━━ DATA TO PROCESS

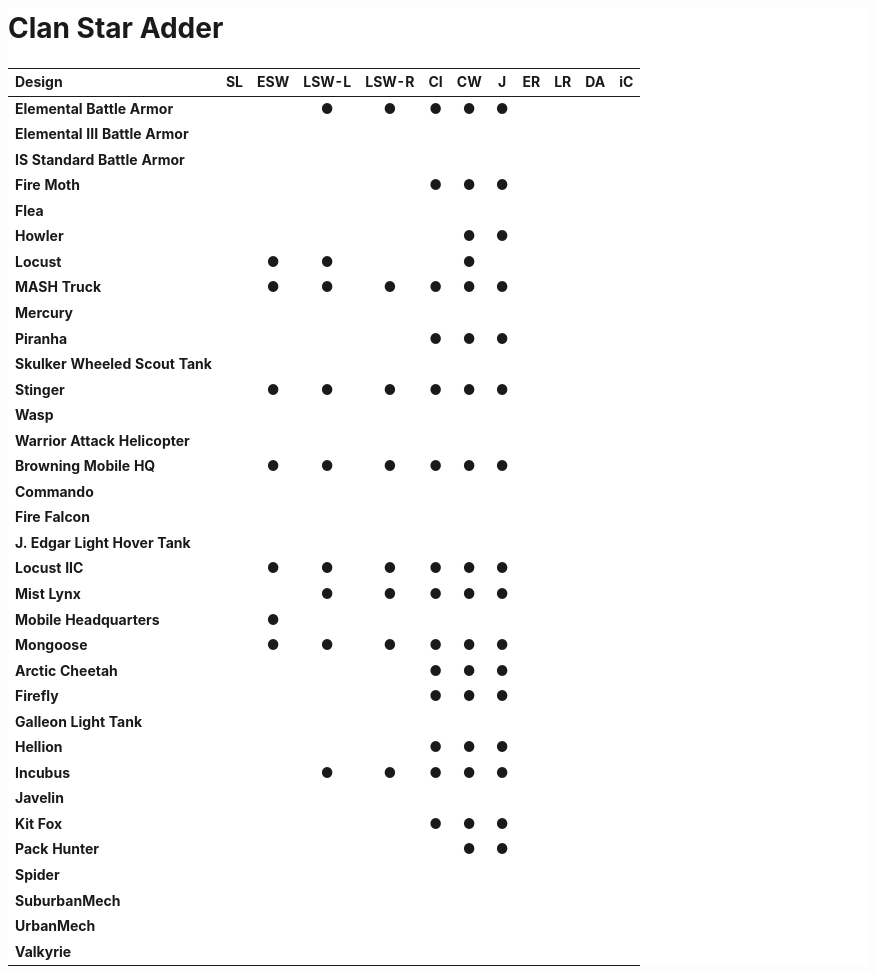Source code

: # Clan Star Adder

| Design | SL | ESW | LSW-L | LSW-R | CI | CW | J | ER | LR | DA | iC |
| :--- | :---: | :---: | :---: | :---: | :---: | :---: | :---: | :---: | :---: | :---: | :---: |
| **Elemental Battle Armor** |     |     |  ●  |  ●  |  ●  |  ●  |  ●  |     |     |     |     |
| **Elemental III Battle Armor** |     |     |     |     |     |     |     |     |     |     |     |
| **IS Standard Battle Armor** |     |     |     |     |     |     |     |     |     |     |     |
| **Fire Moth** |     |     |     |     |  ●  |  ●  |  ●  |     |     |     |     |
| **Flea** |     |     |     |     |     |     |     |     |     |     |     |
| **Howler** |     |     |     |     |     |  ●  |  ●  |     |     |     |     |
| **Locust** |     |  ●  |  ●  |     |     |  ●  |     |     |     |     |     |
| **MASH Truck** |     |  ●  |  ●  |  ●  |  ●  |  ●  |  ●  |     |     |     |     |
| **Mercury** |     |     |     |     |     |     |     |     |     |     |     |
| **Piranha** |     |     |     |     |  ●  |  ●  |  ●  |     |     |     |     |
| **Skulker Wheeled Scout Tank** |     |     |     |     |     |     |     |     |     |     |     |
| **Stinger** |     |  ●  |  ●  |  ●  |  ●  |  ●  |  ●  |     |     |     |     |
| **Wasp** |     |     |     |     |     |     |     |     |     |     |     |
| **Warrior Attack Helicopter** |     |     |     |     |     |     |     |     |     |     |     |
| **Browning Mobile HQ** |     |  ●  |  ●  |  ●  |  ●  |  ●  |  ●  |     |     |     |     |
| **Commando** |     |     |     |     |     |     |     |     |     |     |     |
| **Fire Falcon** |     |     |     |     |     |     |     |     |     |     |     |
| **J. Edgar Light Hover Tank** |     |     |     |     |     |     |     |     |     |     |     |
| **Locust IIC** |     |  ●  |  ●  |  ●  |  ●  |  ●  |  ●  |     |     |     |     |
| **Mist Lynx** |     |     |  ●  |  ●  |  ●  |  ●  |  ●  |     |     |     |     |
| **Mobile Headquarters** |     |  ●  |     |     |     |     |     |     |     |     |     |
| **Mongoose** |     |  ●  |  ●  |  ●  |  ●  |  ●  |  ●  |     |     |     |     |
| **Arctic Cheetah** |     |     |     |     |  ●  |  ●  |  ●  |     |     |     |     |
| **Firefly** |     |     |     |     |  ●  |  ●  |  ●  |     |     |     |     |
| **Galleon Light Tank** |     |     |     |     |     |     |     |     |     |     |     |
| **Hellion** |     |     |     |     |  ●  |  ●  |  ●  |     |     |     |     |
| **Incubus** |     |     |  ●  |  ●  |  ●  |  ●  |  ●  |     |     |     |     |
| **Javelin** |     |     |     |     |     |     |     |     |     |     |     |
| **Kit Fox** |     |     |     |     |  ●  |  ●  |  ●  |     |     |     |     |
| **Pack Hunter** |     |     |     |     |     |  ●  |  ●  |     |     |     |     |
| **Spider** |     |     |     |     |     |     |     |     |     |     |     |
| **SuburbanMech** |     |     |     |     |     |     |     |     |     |     |     |
| **UrbanMech** |     |     |     |     |     |     |     |     |     |     |     |
| **Valkyrie** |     |     |     |     |     |     |     |     |     |     |     |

━━━━

Pull out every line of the rows that contains the word "Light", treating uppercase and lowercase letters as different.

| **J. Edgar Light Hover Tank** |     |     |     |     |     |     |     |     |     |     |     |
| **Galleon Light Tank** |     |     |     |     |     |     |     |     |     |     |     |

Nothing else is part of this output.